Nearly a century later, this quest continues and has even intensified for a decade in the abyss. Professor Antoine Kouchner, vice-president for international relations at Université Paris Cité and spokesperson for the ANTARES scientific collaboration, takes us to discover the world of modern Piccard and Calculus.

Could you explain to us what the ANTARES adventure consists of? Do you also use Piccard-style submarines?

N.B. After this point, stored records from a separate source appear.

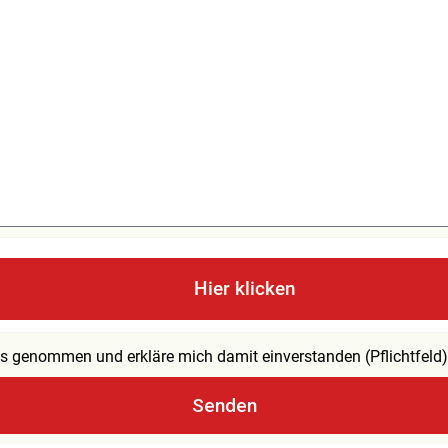
Hier klicken
s genommen und erkläre mich damit einverstanden (Pflichtfeld)
Senden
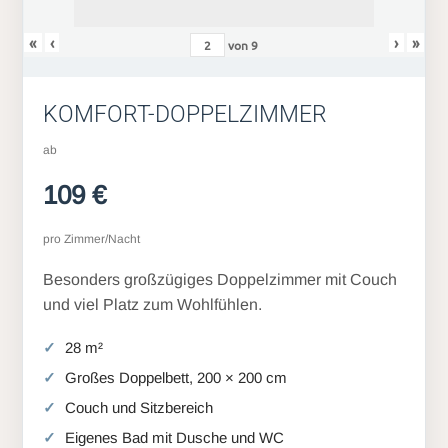
«
‹
›
»
von
9
KOMFORT-DOPPELZIMMER
ab
109 €
pro Zimmer/Nacht
Besonders großzügiges Doppelzimmer mit Couch
und viel Platz zum Wohlfühlen.
28 m²
Großes Doppelbett, 200 × 200 cm
Couch und Sitzbereich
Eigenes Bad mit Dusche und WC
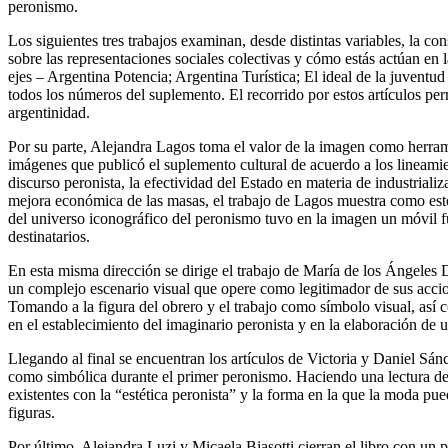
peronismo.
Los siguientes tres trabajos examinan, desde distintas variables, la 
sobre las representaciones sociales colectivas y cómo estás actúan en
ejes – Argentina Potencia; Argentina Turística; El ideal de la juvent
todos los números del suplemento. El recorrido por estos artículos pe
argentinidad.
Por su parte, Alejandra Lagos toma el valor de la imagen como herrami
imágenes que publicó el suplemento cultural de acuerdo a los lineamie
discurso peronista, la efectividad del Estado en materia de industrializ
mejora económica de las masas, el trabajo de Lagos muestra como estos
del universo iconográfico del peronismo tuvo en la imagen un móvil f
destinatarios.
En esta misma dirección se dirige el trabajo de María de los Ángeles D
un complejo escenario visual que opere como legitimador de sus accio
Tomando a la figura del obrero y el trabajo como símbolo visual, así c
en el establecimiento del imaginario peronista y en la elaboración de 
Llegando al final se encuentran los artículos de Victoria y Daniel Sá
como simbólica durante el primer peronismo. Haciendo una lectura de
existentes con la “estética peronista” y la forma en la que la moda pu
figuras.
Por último, Alejandra Luzi y Micaela Biasotti cierran el libro con un 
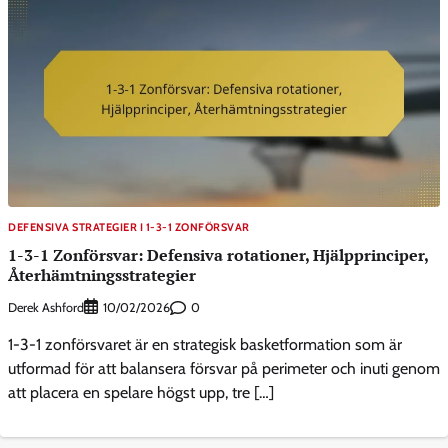
DEFENSIVA STRATEGIER I 1-3-1 ZONFÖRSVAR
1-3-1 Zonförsvar: Defensiva rotationer, Hjälpprinciper,
Återhämtningsstrategier
Derek Ashford
0
10/02/2026
1-3-1 zonförsvaret är en strategisk basketformation som är
utformad för att balansera försvar på perimeter och inuti genom
att placera en spelare högst upp, tre […]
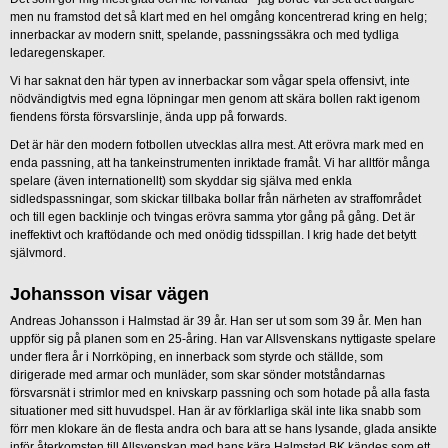
men nu framstod det så klart med en hel omgång koncentrerad kring en helg;
innerbackar av modern snitt, spelande, passningssäkra och med tydliga
ledaregenskaper.
Vi har saknat den här typen av innerbackar som vågar spela offensivt, inte
nödvändigtvis med egna löpningar men genom att skära bollen rakt igenom
fiendens första försvarslinje, ända upp på forwards.
Det är här den modern fotbollen utvecklas allra mest. Att erövra mark med en
enda passning, att ha tankeinstrumenten inriktade framåt. Vi har alltför många
spelare (även internationellt) som skyddar sig själva med enkla
sidledspassningar, som skickar tillbaka bollar från närheten av straffområdet
och till egen backlinje och tvingas erövra samma ytor gång på gång. Det är
ineffektivt och kraftödande och med onödig tidsspillan. I krig hade det betytt
självmord.
Johansson visar vägen
Andreas Johansson i Halmstad är 39 år. Han ser ut som som 39 år. Men han
uppför sig på planen som en 25-åring. Han var Allsvenskans nyttigaste spelare
under flera år i Norrköping, en innerback som styrde och ställde, som
dirigerade med armar och munläder, som skar sönder motståndarnas
försvarsnät i strimlor med en knivskarp passning och som hotade på alla fasta
situationer med sitt huvudspel. Han är av förklarliga skäl inte lika snabb som
förr men klokare än de flesta andra och bara att se hans lysande, glada ansikte
inför återkomsten till Allsvenskan med hans kära Halmstad BK kändes som ett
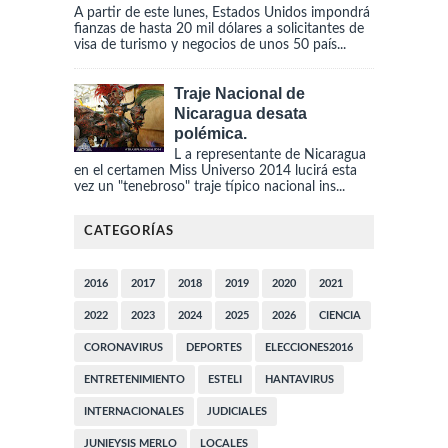
A partir de este lunes, Estados Unidos impondrá
fianzas de hasta 20 mil dólares a solicitantes de
visa de turismo y negocios de unos 50 país...
Traje Nacional de
Nicaragua desata
polémica.
L a representante de Nicaragua
en el certamen Miss Universo 2014 lucirá esta
vez un "tenebroso" traje típico nacional ins...
CATEGORÍAS
2016
2017
2018
2019
2020
2021
2022
2023
2024
2025
2026
CIENCIA
CORONAVIRUS
DEPORTES
ELECCIONES2016
ENTRETENIMIENTO
ESTELI
HANTAVIRUS
INTERNACIONALES
JUDICIALES
JUNIEYSIS MERLO
LOCALES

Antoine Kouchner (AK): ANTARES is the first underwater neutrino “telescope” put into operation in the Mediterranean abyss. It is intended for the observation of the antipodal sky, that is to say that of the hemisphere opposite to that in which it is located, with elementary particles called neutrinos, capable of crossing the Earth. ANTARES is a large research infrastructure since the telescope is made up of twelve “detection lines” 450 m long, anchored at a depth of 2,500 m, and spaced around a hundred meters from each other. Each of the lines includes clusters of photodetectors capable of detecting the light produced as a result of the interaction of neutrinos around the instrument. The detector's power supply and data transmission to land are provided by a main cable of around forty kilometers, connected to a junction box. This is connected to each of the detection lines by cables whose connections are precisely provided by submarines more or less similar to the bathyscaphe. The most similar is the Nautile, the well-known Ifremer submarine, which was notably used to explore the wreck of the Titanic. Other unmanned submarines, unlike Piccard's bathyscaphe and the Nautile, are also used.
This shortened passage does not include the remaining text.